Because, seriously, there's some pretty weird shit going on there.

Just the sheer size of it, and the assault to the senses! I took this video, amazed, on a Wednesday evening in the Shibuyu  area of Tokyo, where some of the scenes from "Lost in Translation" were shot.

Those of you who know John will understand why this picture is included.

I completely enjoyed Tokyo, although I was exhausted by it.

Of course it's not all neon lights. There are parks and museums, neighborhoods and interesting things to see and do, just like any big city. Take the Tsukiji fish market for example: a complex of enormous warehouses that open at 4:00AM to sell seafood.

Better watch out, or you'll get run over by one of these.
It's the largest wholesale fish market on the planet.

This is salmon roe. It probably came from an Alaskan boat.

Buyers come from all over Japan every morning, but they also come from other countries. Some buyers come from the US, buy fish here in Tokyo that was caught in Alaska, and resell it in the US to sushi restaurants.

Pretty crazy.

And probably not sustainable.

The vast array of sea life sold here was rather sobering.

I'm not sure how you eat these, but obviously you can.

The market has hundreds of accountants and merchants.
It did make me wonder what it would be like if we had a similar market in the US. How vast a quantity do we reap from the sea on a daily basis? What would that actually look like?

A worker, pausing for lunch. The market is closed by noon. (John's photo)
Meanwhile the Tsukiji market goes on day after day, as it has for many many years in this island nation.

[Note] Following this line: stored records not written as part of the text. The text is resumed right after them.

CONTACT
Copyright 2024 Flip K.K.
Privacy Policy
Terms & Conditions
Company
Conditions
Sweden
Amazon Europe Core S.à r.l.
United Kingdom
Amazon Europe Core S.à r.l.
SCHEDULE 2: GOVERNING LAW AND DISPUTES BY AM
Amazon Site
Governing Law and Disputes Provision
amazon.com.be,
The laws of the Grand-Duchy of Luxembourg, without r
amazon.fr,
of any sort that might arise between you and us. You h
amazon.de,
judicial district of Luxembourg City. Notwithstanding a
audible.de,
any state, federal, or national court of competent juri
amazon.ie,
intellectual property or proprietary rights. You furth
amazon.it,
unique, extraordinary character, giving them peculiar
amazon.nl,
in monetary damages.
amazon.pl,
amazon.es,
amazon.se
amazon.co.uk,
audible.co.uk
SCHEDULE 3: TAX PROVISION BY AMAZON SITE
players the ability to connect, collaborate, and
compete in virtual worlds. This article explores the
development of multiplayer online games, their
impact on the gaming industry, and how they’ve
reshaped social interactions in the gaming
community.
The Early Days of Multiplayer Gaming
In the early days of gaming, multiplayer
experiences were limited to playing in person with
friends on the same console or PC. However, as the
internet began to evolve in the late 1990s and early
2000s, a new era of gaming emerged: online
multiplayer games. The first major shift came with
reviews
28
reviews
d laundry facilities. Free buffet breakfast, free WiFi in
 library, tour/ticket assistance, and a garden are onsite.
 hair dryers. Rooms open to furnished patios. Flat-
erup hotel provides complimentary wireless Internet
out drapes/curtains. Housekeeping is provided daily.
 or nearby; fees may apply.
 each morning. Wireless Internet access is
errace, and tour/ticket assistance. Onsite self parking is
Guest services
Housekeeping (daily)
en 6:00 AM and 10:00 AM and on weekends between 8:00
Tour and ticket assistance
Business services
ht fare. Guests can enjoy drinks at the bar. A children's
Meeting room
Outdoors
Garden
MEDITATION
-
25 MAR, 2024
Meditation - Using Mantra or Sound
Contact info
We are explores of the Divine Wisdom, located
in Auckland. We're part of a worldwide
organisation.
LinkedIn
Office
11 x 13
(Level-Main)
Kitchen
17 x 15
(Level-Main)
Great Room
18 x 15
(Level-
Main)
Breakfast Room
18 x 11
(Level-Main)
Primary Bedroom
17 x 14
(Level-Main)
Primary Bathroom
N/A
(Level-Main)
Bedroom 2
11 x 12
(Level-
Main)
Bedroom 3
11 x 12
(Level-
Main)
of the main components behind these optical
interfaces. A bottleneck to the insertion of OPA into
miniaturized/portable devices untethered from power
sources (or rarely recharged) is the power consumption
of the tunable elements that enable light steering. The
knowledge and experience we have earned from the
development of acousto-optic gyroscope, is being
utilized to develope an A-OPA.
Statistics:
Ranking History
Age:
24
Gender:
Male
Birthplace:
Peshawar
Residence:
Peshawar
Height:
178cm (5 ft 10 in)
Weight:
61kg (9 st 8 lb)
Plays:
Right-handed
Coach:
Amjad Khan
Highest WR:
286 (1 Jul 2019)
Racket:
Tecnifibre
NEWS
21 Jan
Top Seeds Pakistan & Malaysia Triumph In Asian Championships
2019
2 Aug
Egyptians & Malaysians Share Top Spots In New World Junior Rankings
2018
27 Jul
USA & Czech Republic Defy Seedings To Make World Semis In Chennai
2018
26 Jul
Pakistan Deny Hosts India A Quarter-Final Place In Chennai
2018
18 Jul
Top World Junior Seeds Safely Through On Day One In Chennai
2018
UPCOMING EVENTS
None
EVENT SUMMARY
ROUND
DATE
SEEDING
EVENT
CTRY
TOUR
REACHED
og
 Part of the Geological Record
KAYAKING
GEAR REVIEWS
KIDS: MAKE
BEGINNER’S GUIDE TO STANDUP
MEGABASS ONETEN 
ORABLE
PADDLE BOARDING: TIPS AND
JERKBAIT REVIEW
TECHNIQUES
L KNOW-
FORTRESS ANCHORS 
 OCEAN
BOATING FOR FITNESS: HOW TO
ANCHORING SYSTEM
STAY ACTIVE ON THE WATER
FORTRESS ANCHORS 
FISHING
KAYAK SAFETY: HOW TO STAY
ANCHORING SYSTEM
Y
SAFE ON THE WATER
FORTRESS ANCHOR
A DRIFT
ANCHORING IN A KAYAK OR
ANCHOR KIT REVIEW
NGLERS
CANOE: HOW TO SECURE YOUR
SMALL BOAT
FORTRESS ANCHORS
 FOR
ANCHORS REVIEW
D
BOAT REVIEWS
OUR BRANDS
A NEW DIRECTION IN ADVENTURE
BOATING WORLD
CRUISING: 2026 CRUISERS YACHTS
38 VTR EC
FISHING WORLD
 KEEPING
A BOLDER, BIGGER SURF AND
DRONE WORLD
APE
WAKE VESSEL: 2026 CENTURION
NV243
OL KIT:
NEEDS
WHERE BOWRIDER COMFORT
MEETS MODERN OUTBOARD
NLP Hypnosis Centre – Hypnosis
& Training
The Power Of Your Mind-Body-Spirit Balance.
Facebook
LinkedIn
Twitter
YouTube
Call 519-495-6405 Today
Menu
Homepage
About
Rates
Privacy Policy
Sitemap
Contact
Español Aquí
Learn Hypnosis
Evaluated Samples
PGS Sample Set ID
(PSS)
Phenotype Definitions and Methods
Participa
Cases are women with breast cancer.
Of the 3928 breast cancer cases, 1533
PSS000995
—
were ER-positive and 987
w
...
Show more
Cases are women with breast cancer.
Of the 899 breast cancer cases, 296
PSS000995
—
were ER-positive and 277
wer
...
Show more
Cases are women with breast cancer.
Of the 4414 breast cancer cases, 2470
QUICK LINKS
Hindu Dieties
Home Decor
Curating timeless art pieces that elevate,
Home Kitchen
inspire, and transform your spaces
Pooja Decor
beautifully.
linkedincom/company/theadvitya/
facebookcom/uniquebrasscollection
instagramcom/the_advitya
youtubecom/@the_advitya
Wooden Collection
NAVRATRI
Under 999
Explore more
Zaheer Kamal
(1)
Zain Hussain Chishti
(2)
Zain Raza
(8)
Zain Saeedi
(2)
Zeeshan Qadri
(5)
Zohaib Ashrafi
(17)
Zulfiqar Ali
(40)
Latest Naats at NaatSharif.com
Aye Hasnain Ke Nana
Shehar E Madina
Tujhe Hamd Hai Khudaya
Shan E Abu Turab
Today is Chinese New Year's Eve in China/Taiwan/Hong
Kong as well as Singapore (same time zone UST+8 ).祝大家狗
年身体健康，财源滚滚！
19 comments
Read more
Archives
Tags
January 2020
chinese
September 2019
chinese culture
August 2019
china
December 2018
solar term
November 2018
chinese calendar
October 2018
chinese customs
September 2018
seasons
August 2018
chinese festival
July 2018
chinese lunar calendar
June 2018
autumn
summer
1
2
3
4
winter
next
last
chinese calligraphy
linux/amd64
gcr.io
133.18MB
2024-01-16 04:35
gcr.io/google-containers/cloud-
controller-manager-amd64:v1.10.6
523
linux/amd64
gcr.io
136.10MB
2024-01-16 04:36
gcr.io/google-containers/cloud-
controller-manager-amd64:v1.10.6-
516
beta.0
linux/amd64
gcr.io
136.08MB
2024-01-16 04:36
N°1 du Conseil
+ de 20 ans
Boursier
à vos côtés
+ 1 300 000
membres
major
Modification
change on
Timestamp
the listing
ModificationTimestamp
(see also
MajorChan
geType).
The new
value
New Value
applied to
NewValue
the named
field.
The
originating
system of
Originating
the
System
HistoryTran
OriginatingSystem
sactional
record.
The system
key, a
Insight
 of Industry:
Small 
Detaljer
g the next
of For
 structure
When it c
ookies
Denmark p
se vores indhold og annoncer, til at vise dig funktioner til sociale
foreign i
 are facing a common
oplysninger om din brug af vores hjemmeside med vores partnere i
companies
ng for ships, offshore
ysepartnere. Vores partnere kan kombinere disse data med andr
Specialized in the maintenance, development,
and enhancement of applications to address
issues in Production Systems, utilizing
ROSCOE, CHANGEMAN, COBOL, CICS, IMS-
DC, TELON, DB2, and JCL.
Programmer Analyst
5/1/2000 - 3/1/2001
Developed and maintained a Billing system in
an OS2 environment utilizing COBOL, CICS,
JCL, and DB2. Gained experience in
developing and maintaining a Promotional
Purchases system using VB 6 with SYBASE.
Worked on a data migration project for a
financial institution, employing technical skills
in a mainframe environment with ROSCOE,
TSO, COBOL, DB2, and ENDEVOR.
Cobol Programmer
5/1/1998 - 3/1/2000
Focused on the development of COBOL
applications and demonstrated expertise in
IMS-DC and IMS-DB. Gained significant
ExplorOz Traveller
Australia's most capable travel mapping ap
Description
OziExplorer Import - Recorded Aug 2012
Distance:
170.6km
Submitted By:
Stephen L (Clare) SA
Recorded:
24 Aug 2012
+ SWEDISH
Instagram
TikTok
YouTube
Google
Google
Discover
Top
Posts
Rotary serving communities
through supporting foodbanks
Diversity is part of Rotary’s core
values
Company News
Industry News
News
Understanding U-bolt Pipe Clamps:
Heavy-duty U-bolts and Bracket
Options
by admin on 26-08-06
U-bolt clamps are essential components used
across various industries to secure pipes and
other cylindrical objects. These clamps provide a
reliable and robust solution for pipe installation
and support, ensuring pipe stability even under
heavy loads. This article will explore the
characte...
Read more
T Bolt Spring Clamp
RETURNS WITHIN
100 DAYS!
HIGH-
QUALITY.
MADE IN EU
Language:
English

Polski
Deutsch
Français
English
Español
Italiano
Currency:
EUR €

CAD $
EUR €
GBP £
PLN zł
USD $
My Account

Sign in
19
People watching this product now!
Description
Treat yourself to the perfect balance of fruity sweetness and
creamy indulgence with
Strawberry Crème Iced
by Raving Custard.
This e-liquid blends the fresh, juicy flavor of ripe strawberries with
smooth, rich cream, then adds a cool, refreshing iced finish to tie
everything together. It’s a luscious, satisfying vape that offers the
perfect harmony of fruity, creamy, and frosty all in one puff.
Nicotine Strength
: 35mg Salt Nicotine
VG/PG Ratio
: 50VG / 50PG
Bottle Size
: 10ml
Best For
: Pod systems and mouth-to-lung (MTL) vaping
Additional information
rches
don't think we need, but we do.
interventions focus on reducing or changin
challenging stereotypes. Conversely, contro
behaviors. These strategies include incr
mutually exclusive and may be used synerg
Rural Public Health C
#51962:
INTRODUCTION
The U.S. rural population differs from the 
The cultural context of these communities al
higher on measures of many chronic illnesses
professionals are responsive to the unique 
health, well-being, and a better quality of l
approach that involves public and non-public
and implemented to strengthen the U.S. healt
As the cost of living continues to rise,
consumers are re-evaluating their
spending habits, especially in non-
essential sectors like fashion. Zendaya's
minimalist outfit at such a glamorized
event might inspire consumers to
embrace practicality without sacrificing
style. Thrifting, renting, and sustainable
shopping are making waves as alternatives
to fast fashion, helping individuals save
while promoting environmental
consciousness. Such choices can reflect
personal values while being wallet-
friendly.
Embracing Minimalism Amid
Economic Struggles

Tokyo is a combination of many things and it would take a lifetime to understand it.


  1. the 'assault on the senses' would do me in. i wouldn't be able to take it. the buying of alaskan seafood in tokyo to be resold to US is amazing.

  2. Good lord. Watching the video, I thought "Blade Runner."

    Thank you for going to Tokyo so I don't have to. I would need to be on anti anxiety medicine to even approach the city.


  3. I can see how it would be exhausting. How do the residents cope day after day? and I doubt the seafood market will go on for many more years since we are fishing the oceans empty. soon there won't be anything left in it.

  4. It would be fascinating to visit Tokyo and I'm pretty sure I never will, so I thank you for sharing your glimpses of the metropolis.

  5. Laoch: In those towering lit-up buildings there are clubs, hundreds of them. You could probably find a tiny club which only admits people wishing to discuss Spinoza's Theologico-Poitical Treatise. Seriously. And undoubtedly there would be poker, at least I imagine so. Lots to keep you busy!

    twg: Yeah I'm a country girl myself. Which makes the assault even more impressive.

    Reya: Oh hey, I think we have the dvd of Blade Runner somewhere: must watch it soon! That's definitely the model here. Not something I can take in big doses.

    Ellen: It's true what you say about over-fishing. Really this is not sustainable at all.

    Hilary: I never thought I'd go to Tokyo either, but you just never know; it could happen. I would love to see the photos you would take there.

  6. Oh, Lordy! I could almost smell the fish and felt claustrophobic just looking at the photos. What an amazing trip. The photo of the red fish with the huge eyes is incredible. Thanks for the insight into such a busy and colorful culture!

  7. Gail: The fish market was a really fun place to take pictures. I wonder what that red fish is? Rock fish?